*WHAT YOU SHOULD DO*
Write out, word for word, every line of text in the records below, leaving out the pictures.

*EXTRACTED MATERIAL*
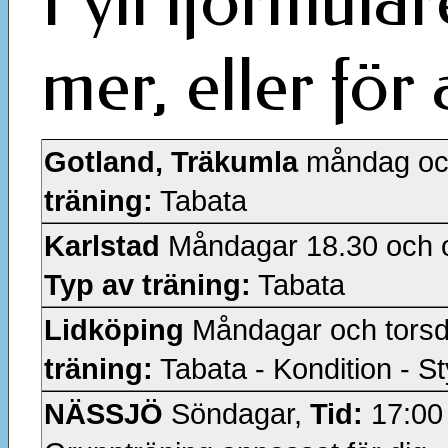
Fyll iformuläre
mer, eller för
Gotland, Träkumla
måndag oc
träning:
Tabata
Karlstad
Måndagar 18.30 och 
Typ av träning:
Tabata
Lidköping
Måndagar och tors
träning:
Tabata - Kondition - S
NÄSSJÖ
Söndagar,
Tid:
17:00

*RESPONSE TO THE EXERCISE*
Fyll iformuläre
mer, eller för
Gotland, Träkumla
måndag oc
träning:
Tabata
Karlstad
Måndagar 18.30 och 
Typ av träning:
Tabata
Lidköping
Måndagar och tors
träning:
Tabata - Kondition - S
NÄSSJÖ
Söndagar,
Tid:
17:00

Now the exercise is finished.